Rio Grande do Sul receberá R$ 13 milhões para estradas


Para recuperar 26 mil quilômetros de estradas federais esburacadas em 25 estados do país, a União planeja investir R$ 440 milhões nos próximos seis meses. Desse total, R$ 350 milhões estão sendo liberados em caráter emergencial por crédito suplementar. O Rio Grande do Sul deverá receber apenas 3,7% desse valor, ou R$ 13,135 milhões para restaurar 1.526,2 quilômetros de rodovias.
Outros R$ 90 milhões em verbas do Ministério dos Transportes ainda não têm destinação definida por Estado. As rodovias do Noroeste gaúcho, onde a situação é considerada mais crítica, serão as principais beneficiadas com o programa emergencial. A BR-472, trecho entre Barra do Quaraí e São Borja, na fronteira com o Uruguai, ficará com a maior fatia da liberação: R$ 2,6 milhões.

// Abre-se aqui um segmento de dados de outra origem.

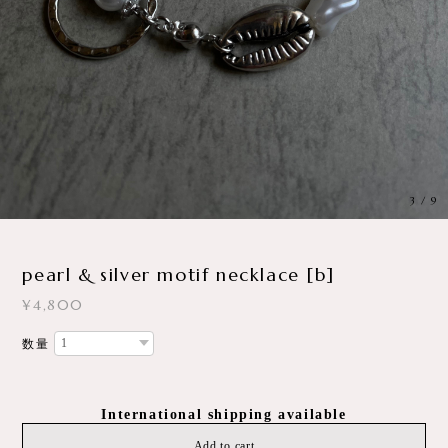
3
/
9
pearl & silver motif necklace [b]
¥4,800
数量
International shipping available
Add to cart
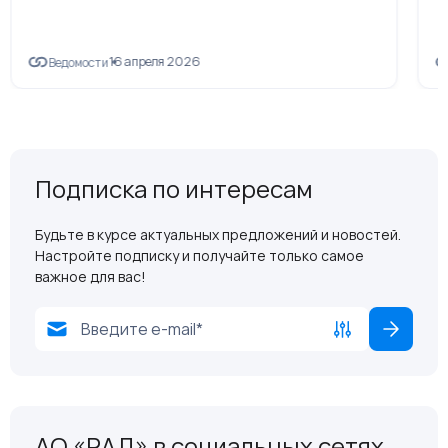
16 апреля 2026
Ведомости
Подписка по интересам
Будьте в курсе актуальных предложений и новостей.
Настройте подписку и получайте только самое
важное для вас!
АО «РАД» в социальных сетях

O anúncio do chamado Programa Emergencial de Trafegabilidade e Segurança nas Estradas foi feito ontem, em Brasília, pelos ministros dos Transportes, Alfredo Nascimento e do Planejamento, Paulo Bernardo. As obras começam em 9 de janeiro, com conclusão prevista para seis meses.
O pacote de medidas prevê recursos para as rodovias repassadas da União para os Estados a partir de 2002. Entre elas, estão oito estradas federais (1,194 mil quilômetros) repassadas ao governo gaúcho que não precisarão de licitação nem novos contratos para receber o recurso.
– A situação ruim das rodovias estadualizadas acabou levando o governo federal a assumir a responsabilidade em fazer esses investimentos – disse o ministro Nascimento, evitando atribuir aos governadores a culpa pela precariedade das rodovias.
Segundo o ministro, que prometeu acionar a Controladoria Geral da União (CGU) para investigar o destino dos repasses do governo federal para os Estados, as obras em rodovias estadualizadas não foram feitas porque o dinheiro repassado aos Estados (R$ 1,8 bilhão) não foram aplicados como deveriam. Conforme o Departamento Nacional de Infra-estrutura Terrestre (DNIT), R$ 258,4 milhões foram repassados às estradas estadualizadas do Rio Grande do Sul ao longo de três anos.
O secretário estadual dos Transportes, Alexandre Postal, diz que quer "ver para crer" nas obras. Ele acredita que os Estados não devem dinheiro à União, já que as estradas são federais:
– Cabe ao governo federal consertá-las, mas não nos negamos a conversar. O dinheiro que está anunciado agora é muito pouco e ainda não vimos a cor dele.
Conforme o ministro dos Transportes, na primeira quinzena de janeiro, o presidente Lula vai convidar para uma reunião os governadores dos Estados para os quais foram transferidas as rodovias federais. Será uma tentativa de acordo para a recuperação dessas estradas.